CAPÍTULO 4

170 74 15
                                        

"CUANDO EL LLANTO SE CONVIERTE EN DEPRESIÓN"

Dicen que el llanto cura el dolor, que dejarlo correr es permitirnos dejar ir el motivo de nuestro sufrimiento. ¿Pero cuánto es necesario llorar? ¿Cuánto es poco y cuánto es suficiente? Porque lo cierto es que la tristeza nunca parece ser aceptada, siempre luce como un estorbo, un huésped que llega sin previo aviso o incluso sin una invitación.

Una semana recluida en esta habitación, dos semanas desde el secuestro y el tiempo sigue transcurriendo cegado ante las desgracias ajenas. No se detiene por nada ni nadie, viaja por y para sí mismo. Al tiempo no le importa quién se queda atrás o quién lo acompaña, se mantiene firme en su trayecto. Quisiera ser tan insensible y determinado como él.

Es la segunda vez que duermo durante el día. Mi cuerpo parece estar más agotado últimamente, pidiendo que cierre mis ojos y que descanse una y otra vez. Permanezco más entre malos sueños que despierta, por lo tanto, la hinchazón en mis párpados disminuye muy poco.

Me aferro a la sábana que me cubre por completo ―a excepción de mi rostro― y la calidez que esta desprende me hace sentir como si estuviera siendo sostenida por unos brazos que alivian, que reconfortan. Así, acostada de lado y observando la puerta cerrada, espero con paciencia el momento en que vuelva a ser abierta, pues la rutina es lo que me mantiene activa cuando estoy consciente.

Me pregunto si alguien allá afuera sigue esperando que regrese a casa, si hay al menos una persona aguardando por recibir una noticia mía, si mi padre está buscándome. Me pregunto si alguien recuerda que todavía estoy desaparecida y si aún no se han dado por vencidos conmigo: ¿por qué no me han encontrado?

Me pregunto si alguien se empeña en mantener la esperanza de que vuelva con tanta convicción como yo la tengo al no dejarme vencer por los pensamientos intrusivos y recurrentes que se cuelan cada día en mi mente, invitándome a rendirme, a ponerle un fin definitivo a esto. No hay un plan, solo una idea, un mismo final, como una película reproduciéndose con la intención de incitarme a imitarla.
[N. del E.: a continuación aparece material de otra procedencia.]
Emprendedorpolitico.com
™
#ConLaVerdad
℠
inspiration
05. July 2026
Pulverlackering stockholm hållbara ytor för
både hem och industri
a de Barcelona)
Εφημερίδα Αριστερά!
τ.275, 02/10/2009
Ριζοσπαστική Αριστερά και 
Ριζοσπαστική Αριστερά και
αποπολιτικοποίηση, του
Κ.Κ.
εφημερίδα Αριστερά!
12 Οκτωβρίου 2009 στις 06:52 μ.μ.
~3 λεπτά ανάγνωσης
Escucho el característico sonido de las llaves y pese a que a las cortinas están cerradas, sé que esta vez es la hora de la comida, pero me sorprende darme cuenta de que no es la persona que yo pensé que sería. Se trata de una señora pelirroja de baja estatura que en cuanto nota mi presencia, muestra una tierna sonrisa.
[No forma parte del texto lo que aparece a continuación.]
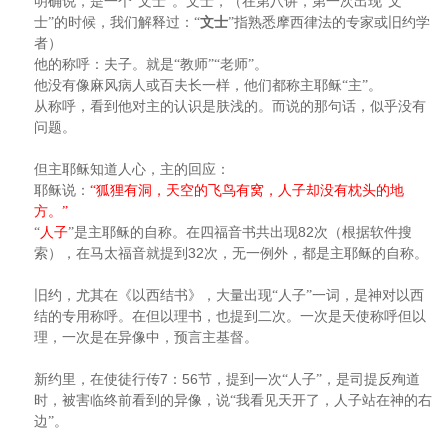
明确说，是一个“文士”。文士，（在第八讲，第一次出现“文
士”的时候，我们解释过：“
文士
”指熟悉摩西律法的专家或旧约学
者）
他的称呼：夫子。就是“教师”“老师”。
他没有像麻风病人或百夫长一样，他们都称主耶稣“主”。
从称呼，看到他对主的认识是肤浅的。而说的那句话，似乎没有
问题。
但主耶稣知道人心，主的回应：
耶稣说：
“狐狸有洞，天空的飞鸟有窝，人子却没有枕头的地
方。”
82
“
人子
”是主耶稣的自称。在四福音书共出现
次（根据软件搜
32
索），在马太福音就提到
次，无一例外，都是主耶稣的自称。
旧约，尤其在《以西结书》，大量出现“人子”一词，是神对以西
结的专用称呼。在但以理书，也提到二次。一次是天使称呼但以
理，一次是在异像中，预言主基督。
7
56
新约里，在使徒行传
：
节，提到一次“人子”，是司提反殉道
时，被害临终前看到的异像，说“我看见天开了，人子站在神的右
边”。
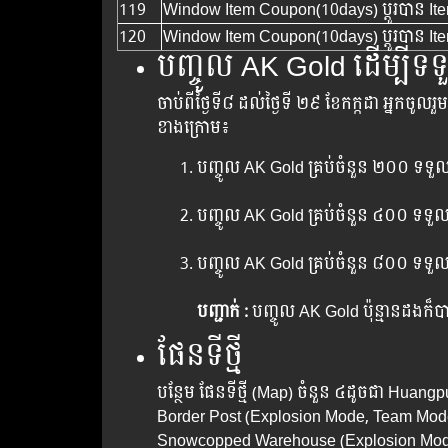
119
Window Item Coupon(10days) ប្តូរ​បាន​ I
120
Window Item Coupon(10days) ប្តូរ​បាន​ I
បញ្ចូល​ AK Gold ដើម្បី​ទទួ
ចាប់ពីថ្ងៃទី៨ ដល់ថ្ងៃទី ២៩ ខែកក្កដា អ្នក​ចូល​រ
ខាង​ក្រោម៖
បញ្ចូល​ AK Gold គ្រប់​ចំនួន ២០០ ទទួ
បញ្ចូល​ AK Gold គ្រប់​ចំនួន ៤០០ ទទួ
បញ្ចូល​ AK Gold គ្រប់​ចំនួន ៨០០ ទទួ
បញ្ជាក់ :
បញ្ចូល​ AK Gold ប៉ុន្មាន​ដង​ក៏​បាន
ផែនទីថ្មី
បន្ថែម​ ផែនទីថ្មី (Map) ចំនួន​ ៤ដូចជា​ Hu
Border Post (Explosion Mode, Team Mode
Snowcopped Warehouse (Explosion Mo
Podría ser alguien del servicio, pues la ropa que está usando se asemeja a un uniforme: un pantalón negro de vestir y una blusa morada abotonada.

―Buenas tardes, mi niña. ―Se acerca a mí y reparo en que trae comida repetida―. Hoy me toca acompañarte, comeremos juntas.
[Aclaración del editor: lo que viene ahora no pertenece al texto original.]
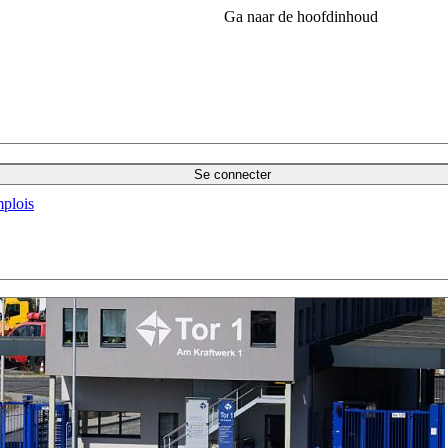
Ga naar de hoofdinhoud
Se connecter
plois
Su voz es afectuosa, no me da razones para creer que podría ser un peligro para mí. A simple vista parece ser una persona cariñosa.

―Sé que estás acostumbrada a que sea Oliver quien traiga tus alimentos. ―Se sienta a mi lado y yo por instinto me incorporo sobre la misma cama―. Lamento la decepción. Él se encuentra ocupado en la ciudad, entonces por ahora soy yo quien está al pendiente de ti. Me pidió que me cerciorara de que estuvieras bien.

―¿Él le pidió que me cuidara? ―interrogo confusa.

―Así es. No te habría dejado en las manos equivocadas y créeme cuando te digo que en esta mansión las manos correctas son las suyas. ―Me extiende un tazón con arroz y pollo frito―. Para empezar, me presento: soy Rosie. Tú te llamas Madison, ¿verdad?

Yo solo asiento con la cabeza al tener mi boca llena.

―Es un nombre muy bonito. Me habría gustado usar ese nombre de haber tenido hijos. ―En sus ojos chicos y almendrados encuentro añoranza.